------ RAW RECORDS ------

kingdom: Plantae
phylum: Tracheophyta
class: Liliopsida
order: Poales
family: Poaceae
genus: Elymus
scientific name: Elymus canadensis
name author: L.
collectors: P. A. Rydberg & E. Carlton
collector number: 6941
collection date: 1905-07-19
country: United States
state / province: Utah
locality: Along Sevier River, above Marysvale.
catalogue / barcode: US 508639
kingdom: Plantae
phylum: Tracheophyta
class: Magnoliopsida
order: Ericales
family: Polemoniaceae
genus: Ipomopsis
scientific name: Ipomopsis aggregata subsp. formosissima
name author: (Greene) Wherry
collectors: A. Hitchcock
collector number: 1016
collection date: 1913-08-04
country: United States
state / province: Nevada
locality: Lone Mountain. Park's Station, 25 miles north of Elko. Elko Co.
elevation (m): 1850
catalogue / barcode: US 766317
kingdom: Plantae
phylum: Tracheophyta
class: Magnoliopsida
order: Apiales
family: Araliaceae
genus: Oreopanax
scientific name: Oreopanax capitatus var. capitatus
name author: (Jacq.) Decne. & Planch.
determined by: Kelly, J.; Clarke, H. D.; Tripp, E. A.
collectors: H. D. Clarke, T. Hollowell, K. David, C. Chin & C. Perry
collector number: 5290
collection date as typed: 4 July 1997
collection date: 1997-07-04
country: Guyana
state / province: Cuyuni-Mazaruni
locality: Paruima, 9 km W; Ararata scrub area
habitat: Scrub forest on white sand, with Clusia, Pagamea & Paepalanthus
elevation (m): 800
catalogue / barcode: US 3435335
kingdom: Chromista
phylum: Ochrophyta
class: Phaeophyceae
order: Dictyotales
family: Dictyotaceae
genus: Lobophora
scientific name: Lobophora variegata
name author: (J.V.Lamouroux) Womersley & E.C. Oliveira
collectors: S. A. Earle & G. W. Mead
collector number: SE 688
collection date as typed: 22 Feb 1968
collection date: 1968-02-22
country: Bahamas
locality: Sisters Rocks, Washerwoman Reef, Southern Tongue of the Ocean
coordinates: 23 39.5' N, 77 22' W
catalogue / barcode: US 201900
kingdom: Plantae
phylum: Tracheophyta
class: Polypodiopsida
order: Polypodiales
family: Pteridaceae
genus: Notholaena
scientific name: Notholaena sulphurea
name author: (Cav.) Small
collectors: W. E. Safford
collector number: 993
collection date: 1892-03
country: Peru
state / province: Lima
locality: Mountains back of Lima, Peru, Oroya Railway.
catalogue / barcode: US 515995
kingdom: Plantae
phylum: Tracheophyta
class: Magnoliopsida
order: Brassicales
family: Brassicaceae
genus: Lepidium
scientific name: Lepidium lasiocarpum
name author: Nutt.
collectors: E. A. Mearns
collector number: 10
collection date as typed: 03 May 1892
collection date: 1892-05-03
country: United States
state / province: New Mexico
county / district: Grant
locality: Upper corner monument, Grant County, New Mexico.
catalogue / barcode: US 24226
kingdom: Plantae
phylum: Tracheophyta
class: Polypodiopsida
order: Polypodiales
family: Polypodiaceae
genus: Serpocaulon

------

### TASK GOAL
Render every line of the entries above as a Markdown table with the columns Row and Line, numbering the rows in order and omitting any blank lines.

### ANSWER TO THIS PROBLEM
| Row | Line |
|---|---|
| 1 | kingdom: Plantae |
| 2 | phylum: Tracheophyta |
| 3 | class: Liliopsida |
| 4 | order: Poales |
| 5 | family: Poaceae |
| 6 | genus: Elymus |
| 7 | scientific name: Elymus canadensis |
| 8 | name author: L. |
| 9 | collectors: P. A. Rydberg & E. Carlton |
| 10 | collector number: 6941 |
| 11 | collection date: 1905-07-19 |
| 12 | country: United States |
| 13 | state / province: Utah |
| 14 | locality: Along Sevier River, above Marysvale. |
| 15 | catalogue / barcode: US 508639 |
| 16 | kingdom: Plantae |
| 17 | phylum: Tracheophyta |
| 18 | class: Magnoliopsida |
| 19 | order: Ericales |
| 20 | family: Polemoniaceae |
| 21 | genus: Ipomopsis |
| 22 | scientific name: Ipomopsis aggregata subsp. formosissima |
| 23 | name author: (Greene) Wherry |
| 24 | collectors: A. Hitchcock |
| 25 | collector number: 1016 |
| 26 | collection date: 1913-08-04 |
| 27 | country: United States |
| 28 | state / province: Nevada |
| 29 | locality: Lone Mountain. Park's Station, 25 miles north of Elko. Elko Co. |
| 30 | elevation (m): 1850 |
| 31 | catalogue / barcode: US 766317 |
| 32 | kingdom: Plantae |
| 33 | phylum: Tracheophyta |
| 34 | class: Magnoliopsida |
| 35 | order: Apiales |
| 36 | family: Araliaceae |
| 37 | genus: Oreopanax |
| 38 | scientific name: Oreopanax capitatus var. capitatus |
| 39 | name author: (Jacq.) Decne. & Planch. |
| 40 | determined by: Kelly, J.; Clarke, H. D.; Tripp, E. A. |
| 41 | collectors: H. D. Clarke, T. Hollowell, K. David, C. Chin & C. Perry |
| 42 | collector number: 5290 |
| 43 | collection date as typed: 4 July 1997 |
| 44 | collection date: 1997-07-04 |
| 45 | country: Guyana |
| 46 | state / province: Cuyuni-Mazaruni |
| 47 | locality: Paruima, 9 km W; Ararata scrub area |
| 48 | habitat: Scrub forest on white sand, with Clusia, Pagamea & Paepalanthus |
| 49 | elevation (m): 800 |
| 50 | catalogue / barcode: US 3435335 |
| 51 | kingdom: Chromista |
| 52 | phylum: Ochrophyta |
| 53 | class: Phaeophyceae |
| 54 | order: Dictyotales |
| 55 | family: Dictyotaceae |
| 56 | genus: Lobophora |
| 57 | scientific name: Lobophora variegata |
| 58 | name author: (J.V.Lamouroux) Womersley & E.C. Oliveira |
| 59 | collectors: S. A. Earle & G. W. Mead |
| 60 | collector number: SE 688 |
| 61 | collection date as typed: 22 Feb 1968 |
| 62 | collection date: 1968-02-22 |
| 63 | country: Bahamas |
| 64 | locality: Sisters Rocks, Washerwoman Reef, Southern Tongue of the Ocean |
| 65 | coordinates: 23 39.5' N, 77 22' W |
| 66 | catalogue / barcode: US 201900 |
| 67 | kingdom: Plantae |
| 68 | phylum: Tracheophyta |
| 69 | class: Polypodiopsida |
| 70 | order: Polypodiales |
| 71 | family: Pteridaceae |
| 72 | genus: Notholaena |
| 73 | scientific name: Notholaena sulphurea |
| 74 | name author: (Cav.) Small |
| 75 | collectors: W. E. Safford |
| 76 | collector number: 993 |
| 77 | collection date: 1892-03 |
| 78 | country: Peru |
| 79 | state / province: Lima |
| 80 | locality: Mountains back of Lima, Peru, Oroya Railway. |
| 81 | catalogue / barcode: US 515995 |
| 82 | kingdom: Plantae |
| 83 | phylum: Tracheophyta |
| 84 | class: Magnoliopsida |
| 85 | order: Brassicales |
| 86 | family: Brassicaceae |
| 87 | genus: Lepidium |
| 88 | scientific name: Lepidium lasiocarpum |
| 89 | name author: Nutt. |
| 90 | collectors: E. A. Mearns |
| 91 | collector number: 10 |
| 92 | collection date as typed: 03 May 1892 |
| 93 | collection date: 1892-05-03 |
| 94 | country: United States |
| 95 | state / province: New Mexico |
| 96 | county / district: Grant |
| 97 | locality: Upper corner monument, Grant County, New Mexico. |
| 98 | catalogue / barcode: US 24226 |
| 99 | kingdom: Plantae |
| 100 | phylum: Tracheophyta |
| 101 | class: Polypodiopsida |
| 102 | order: Polypodiales |
| 103 | family: Polypodiaceae |
| 104 | genus: Serpocaulon |